● Your objective
I'd like the data beneath this line reproduced exactly, without any of its images.

Transcribed page contents:

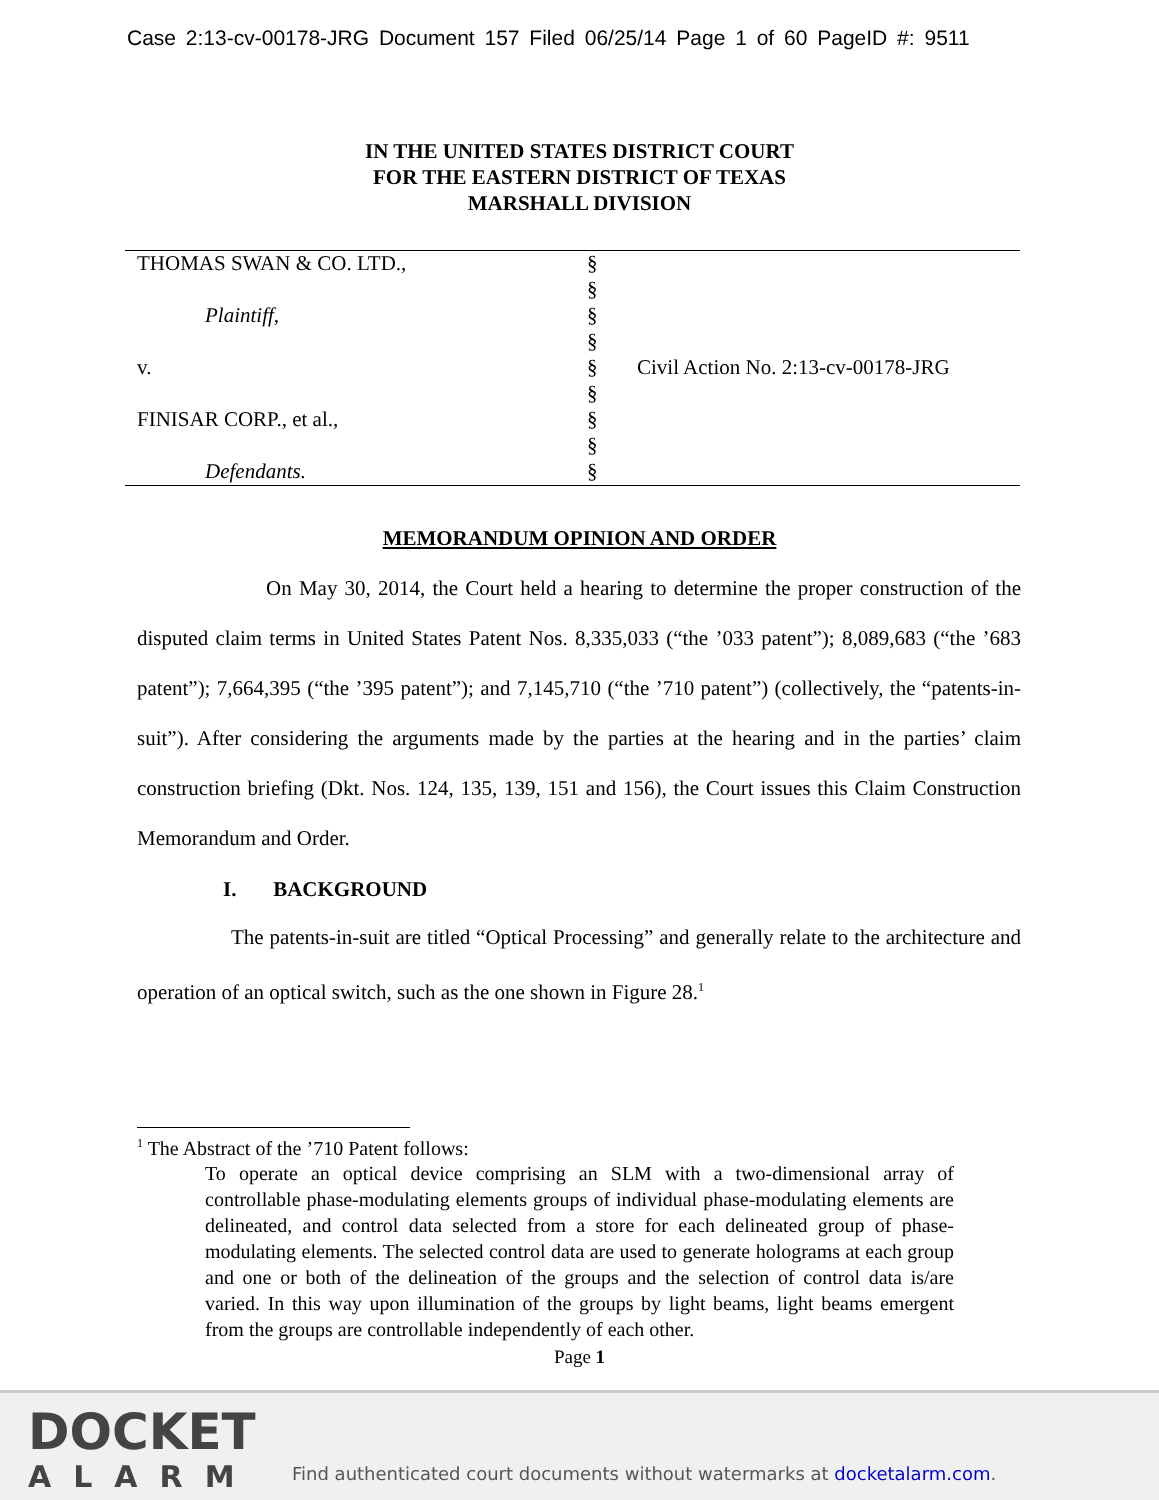Case 2:13-cv-00178-JRG Document 157 Filed 06/25/14 Page 1 of 60 PageID #: 9511
IN THE UNITED STATES DISTRICT COURT
FOR THE EASTERN DISTRICT OF TEXAS
MARSHALL DIVISION
| THOMAS SWAN & CO. LTD., | § | |
| | § | |
| Plaintiff, | § | |
| | § | |
| v. | § | Civil Action No. 2:13-cv-00178-JRG |
| | § | |
| FINISAR CORP., et al., | § | |
| | § | |
| Defendants. | § | |
MEMORANDUM OPINION AND ORDER
On May 30, 2014, the Court held a hearing to determine the proper construction of the disputed claim terms in United States Patent Nos. 8,335,033 (“the ’033 patent”); 8,089,683 (“the ’683 patent”); 7,664,395 (“the ’395 patent”); and 7,145,710 (“the ’710 patent”) (collectively, the “patents-in-suit”). After considering the arguments made by the parties at the hearing and in the parties’ claim construction briefing (Dkt. Nos. 124, 135, 139, 151 and 156), the Court issues this Claim Construction Memorandum and Order.
I. BACKGROUND
The patents-in-suit are titled “Optical Processing” and generally relate to the architecture and operation of an optical switch, such as the one shown in Figure 28.<sup>1</sup>
<sup>1</sup> The Abstract of the ’710 Patent follows:
To operate an optical device comprising an SLM with a two-dimensional array of controllable phase-modulating elements groups of individual phase-modulating elements are delineated, and control data selected from a store for each delineated group of phase-modulating elements. The selected control data are used to generate holograms at each group and one or both of the delineation of the groups and the selection of control data is/are varied. In this way upon illumination of the groups by light beams, light beams emergent from the groups are controllable independently of each other.
Page 1
DOCKET
ALARM
Find authenticated court documents without watermarks at docketalarm.com.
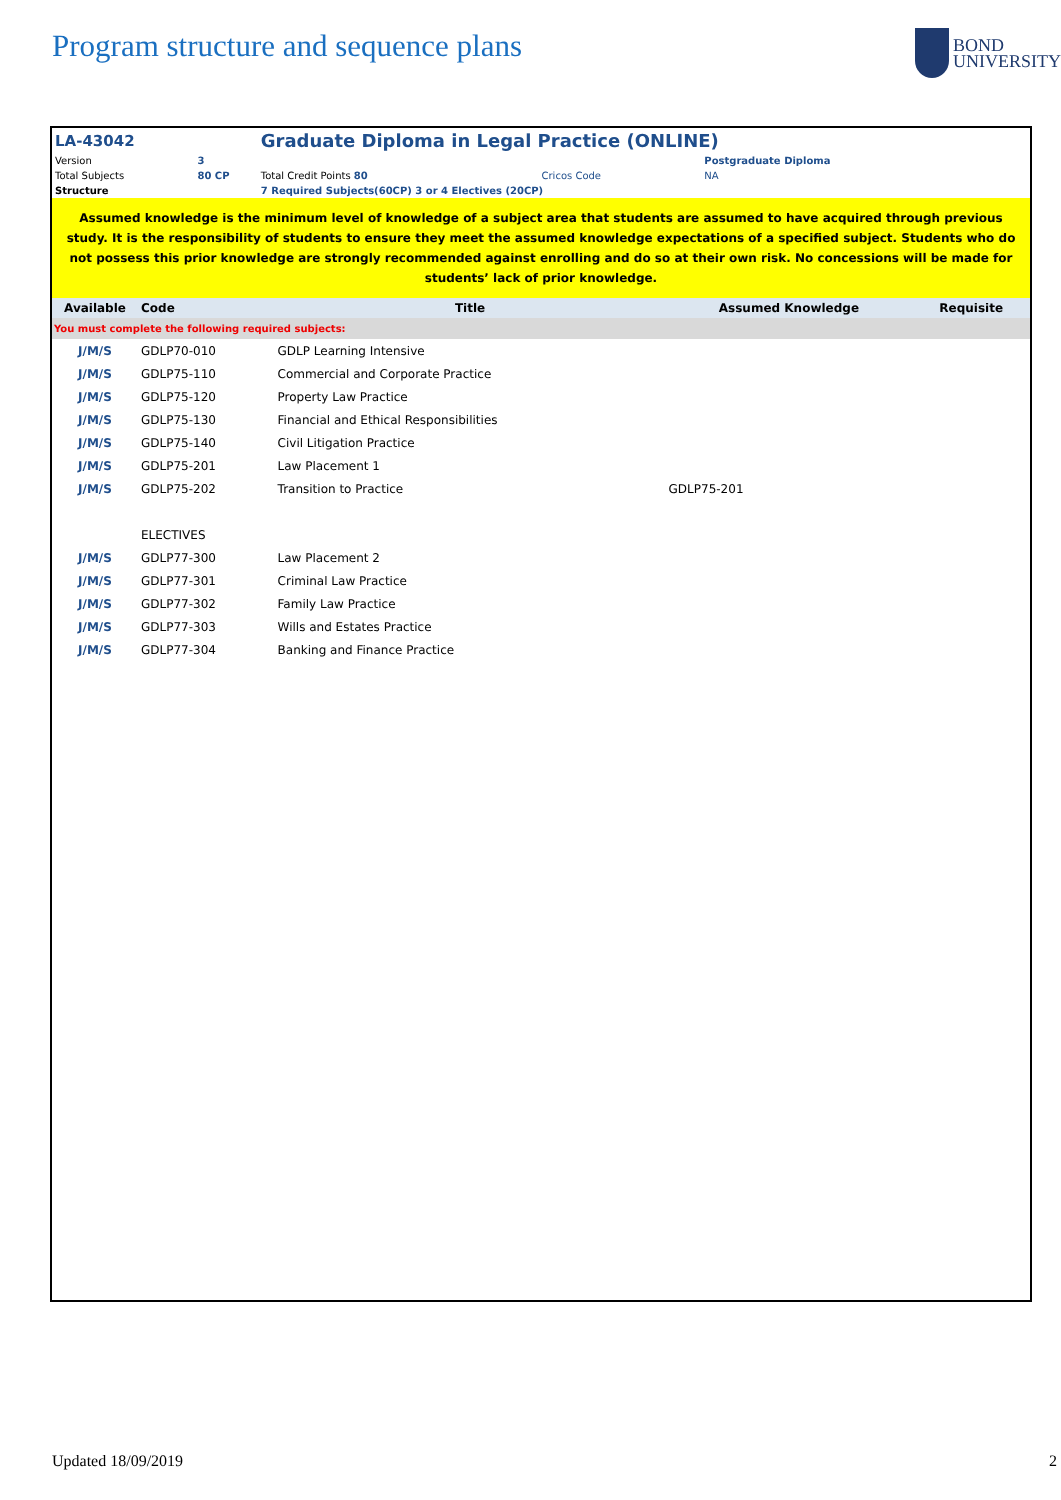Program structure and sequence plans
BOND
UNIVERSITY
| LA-43042 | | Graduate Diploma in Legal Practice (ONLINE) | | |
| Version | 3 | | | Postgraduate Diploma |
| Total Subjects | 80 CP | Total Credit Points 80 | Cricos Code | NA |
| Structure | | 7 Required Subjects(60CP) 3 or 4 Electives (20CP) | | |
Assumed knowledge is the minimum level of knowledge of a subject area that students are assumed to have acquired through previous study. It is the responsibility of students to ensure they meet the assumed knowledge expectations of a specified subject. Students who do not possess this prior knowledge are strongly recommended against enrolling and do so at their own risk. No concessions will be made for students’ lack of prior knowledge.
| Available | Code | Title | Assumed Knowledge | Requisite |
| --- | --- | --- | --- | --- |
| You must complete the following required subjects: | | | | |
| J/M/S | GDLP70-010 | GDLP Learning Intensive | | |
| J/M/S | GDLP75-110 | Commercial and Corporate Practice | | |
| J/M/S | GDLP75-120 | Property Law Practice | | |
| J/M/S | GDLP75-130 | Financial and Ethical Responsibilities | | |
| J/M/S | GDLP75-140 | Civil Litigation Practice | | |
| J/M/S | GDLP75-201 | Law Placement 1 | | |
| J/M/S | GDLP75-202 | Transition to Practice | GDLP75-201 | |
| | ELECTIVES | | | |
| J/M/S | GDLP77-300 | Law Placement 2 | | |
| J/M/S | GDLP77-301 | Criminal Law Practice | | |
| J/M/S | GDLP77-302 | Family Law Practice | | |
| J/M/S | GDLP77-303 | Wills and Estates Practice | | |
| J/M/S | GDLP77-304 | Banking and Finance Practice | | |
Updated 18/09/2019 2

● Response area
Case 2:13-cv-00178-JRG Document 157 Filed 06/25/14 Page 1 of 60 PageID #: 9511
IN THE UNITED STATES DISTRICT COURT
FOR THE EASTERN DISTRICT OF TEXAS
MARSHALL DIVISION
| THOMAS SWAN & CO. LTD., | § | |
| | § | |
| Plaintiff, | § | |
| | § | |
| v. | § | Civil Action No. 2:13-cv-00178-JRG |
| | § | |
| FINISAR CORP., et al., | § | |
| | § | |
| Defendants. | § | |
MEMORANDUM OPINION AND ORDER
On May 30, 2014, the Court held a hearing to determine the proper construction of the disputed claim terms in United States Patent Nos. 8,335,033 (“the ’033 patent”); 8,089,683 (“the ’683 patent”); 7,664,395 (“the ’395 patent”); and 7,145,710 (“the ’710 patent”) (collectively, the “patents-in-suit”). After considering the arguments made by the parties at the hearing and in the parties’ claim construction briefing (Dkt. Nos. 124, 135, 139, 151 and 156), the Court issues this Claim Construction Memorandum and Order.
I. BACKGROUND
The patents-in-suit are titled “Optical Processing” and generally relate to the architecture and operation of an optical switch, such as the one shown in Figure 28.<sup>1</sup>
<sup>1</sup> The Abstract of the ’710 Patent follows:
To operate an optical device comprising an SLM with a two-dimensional array of controllable phase-modulating elements groups of individual phase-modulating elements are delineated, and control data selected from a store for each delineated group of phase-modulating elements. The selected control data are used to generate holograms at each group and one or both of the delineation of the groups and the selection of control data is/are varied. In this way upon illumination of the groups by light beams, light beams emergent from the groups are controllable independently of each other.
Page 1
DOCKET
ALARM
Find authenticated court documents without watermarks at docketalarm.com.
Program structure and sequence plans
BOND
UNIVERSITY
| LA-43042 | | Graduate Diploma in Legal Practice (ONLINE) | | |
| Version | 3 | | | Postgraduate Diploma |
| Total Subjects | 80 CP | Total Credit Points 80 | Cricos Code | NA |
| Structure | | 7 Required Subjects(60CP) 3 or 4 Electives (20CP) | | |
Assumed knowledge is the minimum level of knowledge of a subject area that students are assumed to have acquired through previous study. It is the responsibility of students to ensure they meet the assumed knowledge expectations of a specified subject. Students who do not possess this prior knowledge are strongly recommended against enrolling and do so at their own risk. No concessions will be made for students’ lack of prior knowledge.
| Available | Code | Title | Assumed Knowledge | Requisite |
| --- | --- | --- | --- | --- |
| You must complete the following required subjects: | | | | |
| J/M/S | GDLP70-010 | GDLP Learning Intensive | | |
| J/M/S | GDLP75-110 | Commercial and Corporate Practice | | |
| J/M/S | GDLP75-120 | Property Law Practice | | |
| J/M/S | GDLP75-130 | Financial and Ethical Responsibilities | | |
| J/M/S | GDLP75-140 | Civil Litigation Practice | | |
| J/M/S | GDLP75-201 | Law Placement 1 | | |
| J/M/S | GDLP75-202 | Transition to Practice | GDLP75-201 | |
| | ELECTIVES | | | |
| J/M/S | GDLP77-300 | Law Placement 2 | | |
| J/M/S | GDLP77-301 | Criminal Law Practice | | |
| J/M/S | GDLP77-302 | Family Law Practice | | |
| J/M/S | GDLP77-303 | Wills and Estates Practice | | |
| J/M/S | GDLP77-304 | Banking and Finance Practice | | |
Updated 18/09/2019 2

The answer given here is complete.